Karolina ma 34 lata, pracuje jako brand menedżerka w jednej z międzynarodowych korporacji. Od dwóch lat jest żoną Jarka, mechanika samochodowego. Poznali się w warsztacie, do którego pojechała wymienić opony. Chwilę porozmawiali w typowy dla takich sytuacji sposób. Na pierwszy rzut oka facet, jakich wiele. Normals. — Rozłożył mnie jednak na łopatki tym, że po kilkunastu minutach zaproponował mi randkę. A ja się zgodziłam, sama nie do końca wiedząc dlaczego — mówi Karolina. Poszli do kina, a potem na spacer, rozmowa kleiła się nad wyraz dobrze. — Czułam się przy nim bezpiecznie i chyba to zdecydowało o dalszych spotkaniach — uważa Karolina. To było tuż po tym, jak rozstała się ze swoim poprzednim partnerem, kolegą po fachu. Bliski ideału — inteligentny, oczytany, znał trzy języki. — Ale to nie był facet, który podtrzyma cię na duchu, kiedy wpadniesz w dołek. Nawet oczyma wyobraźni nie widziałam, żeby chciał i potrafił przewinąć dziecko, gdybyśmy się na nie zdecydowali. A Jarek wie, jak poradzić sobie z moim złym humorem, wspiera mnie.

PRZEDSTAWIONE DANE -
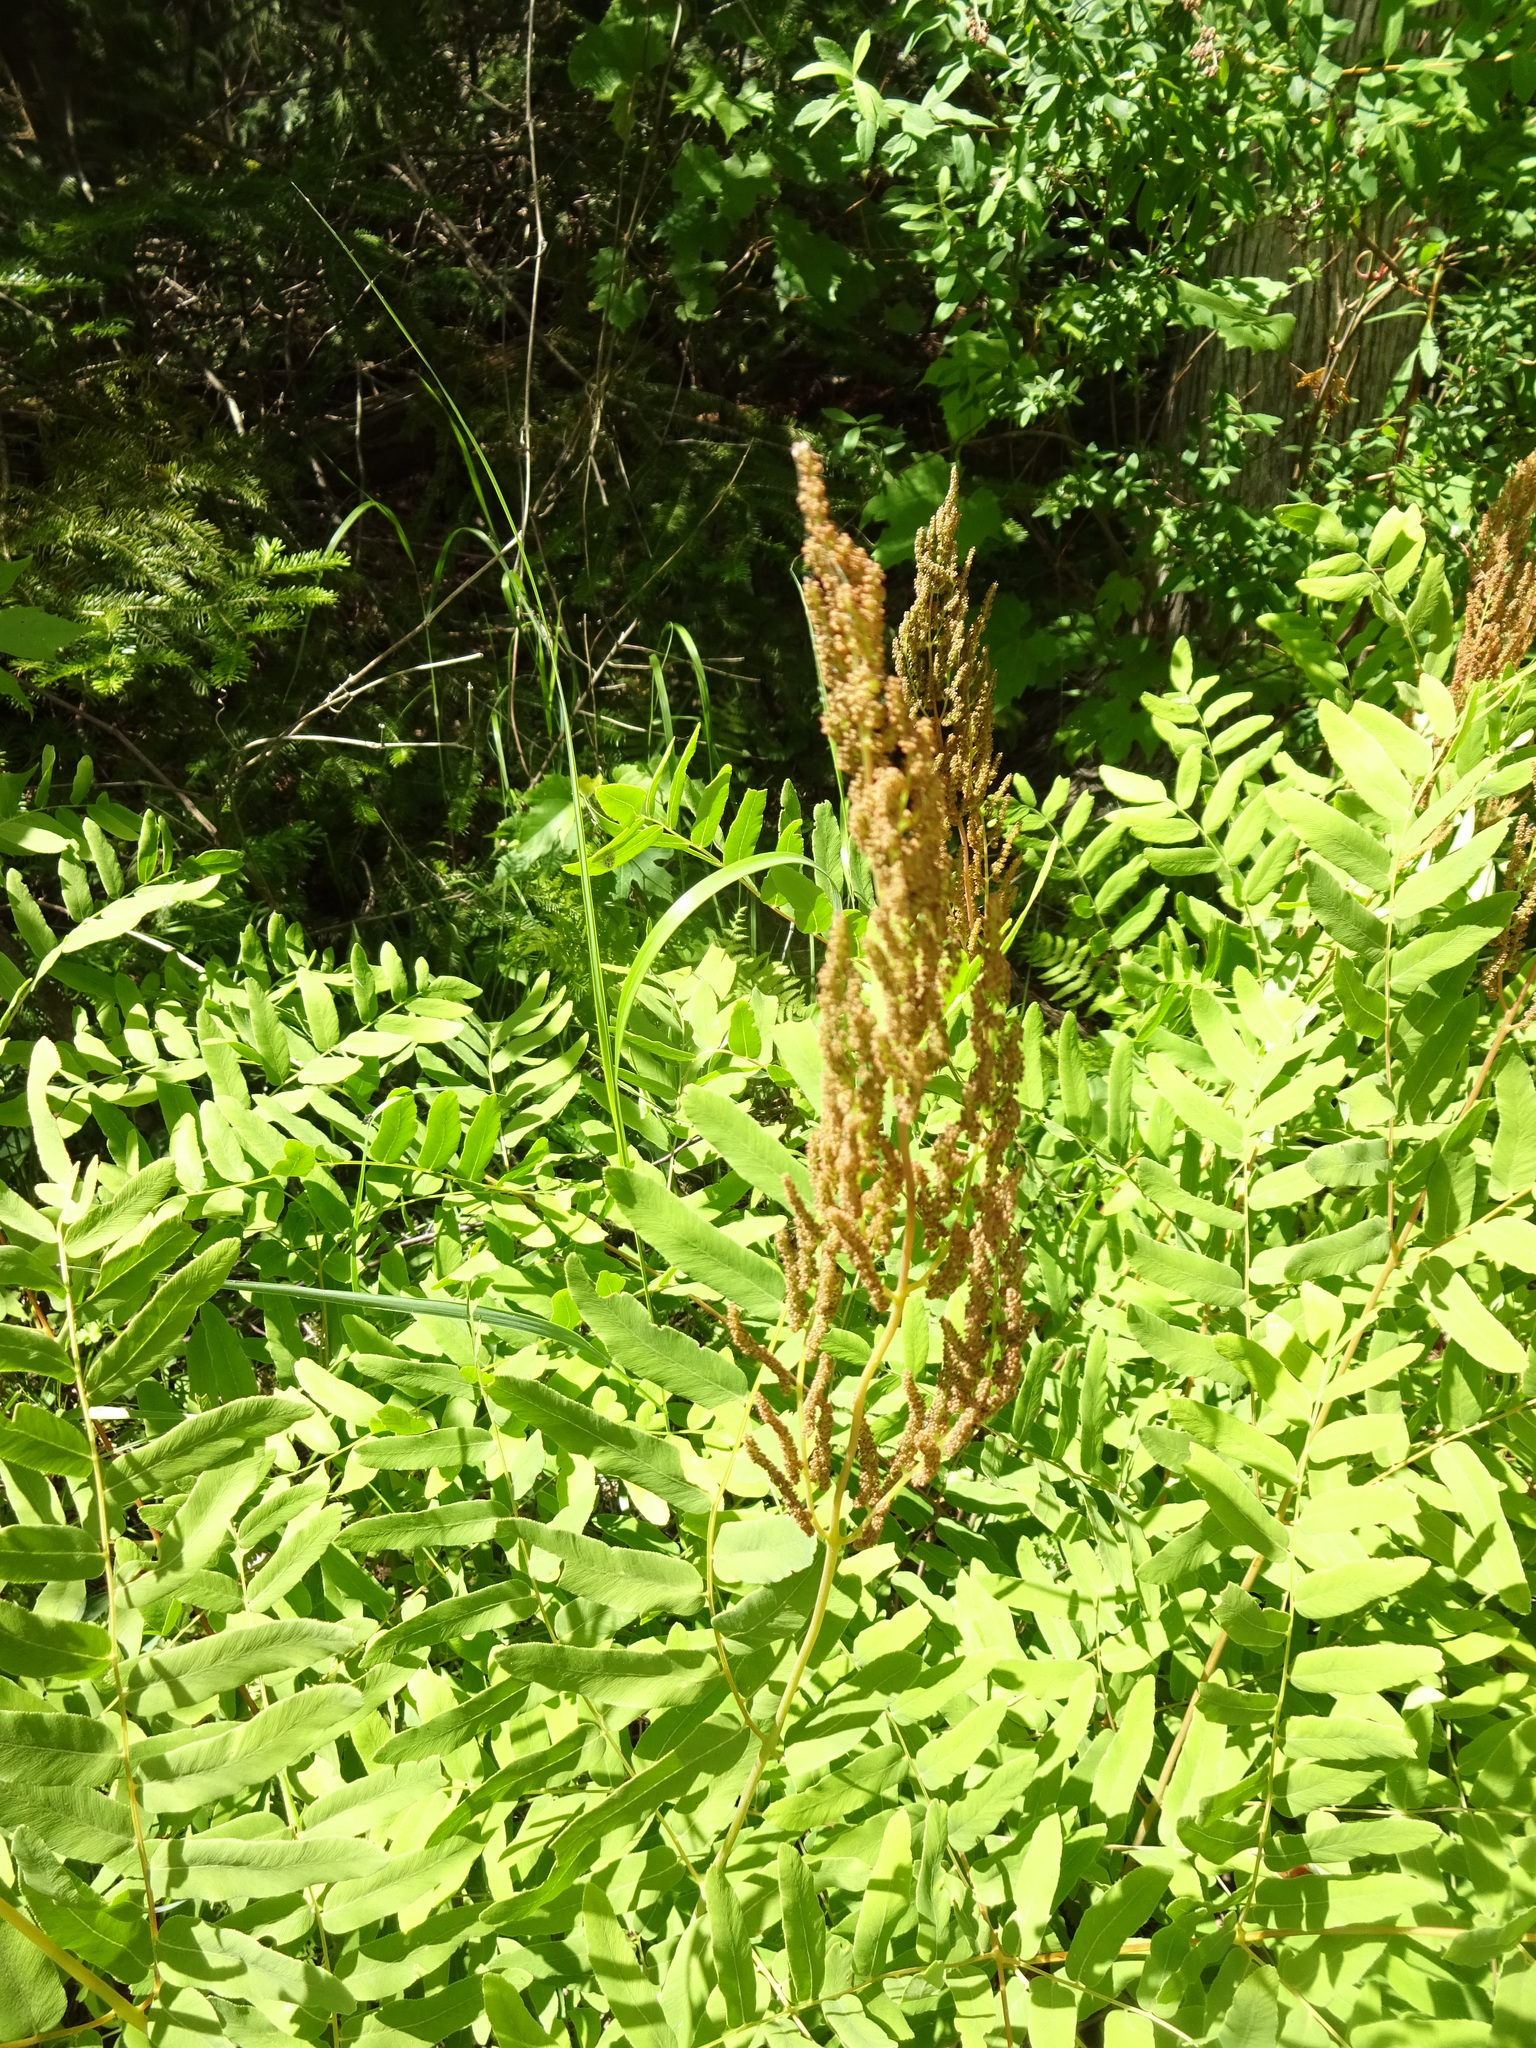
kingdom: Plantae
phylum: Tracheophyta
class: Polypodiopsida
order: Osmundales
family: Osmundaceae
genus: Osmunda
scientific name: Osmunda spectabilis
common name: American royal fern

ZADANIE A -
Oceń, czy poniższe stwierdzenia zgadzają się z fragmentem o Karolinie i Jarku. Przy każdym odpowiedz „tak” lub „nie” i przytocz dosłownie rozstrzygające słowa tekstu.
(i) Karolina i Jarek poznali się w warsztacie, do którego przyjechała wymienić opony.
(ii) Na pierwszej randce poszli do teatru.
(iii) Poprzedni partner Karoliny znał dwa języki.
ZADANIE B - Wypisz z fragmentu o Karolinie i Jarku wszystkie zalety poprzedniego partnera Karoliny wymienione po słowach „Bliski ideału”.
Dane nie mają tu żadnego znaczenia.

POPRAWNA ODPOWIEDŹ A -
(i) Tak: „Poznali się w warsztacie, do którego pojechała wymienić opony.”
(ii) Nie: „Poszli do kina, a potem na spacer”.
(iii) Nie: „znał trzy języki”.

POPRAWNA ODPOWIEDŹ B - inteligentny; oczytany; znał trzy języki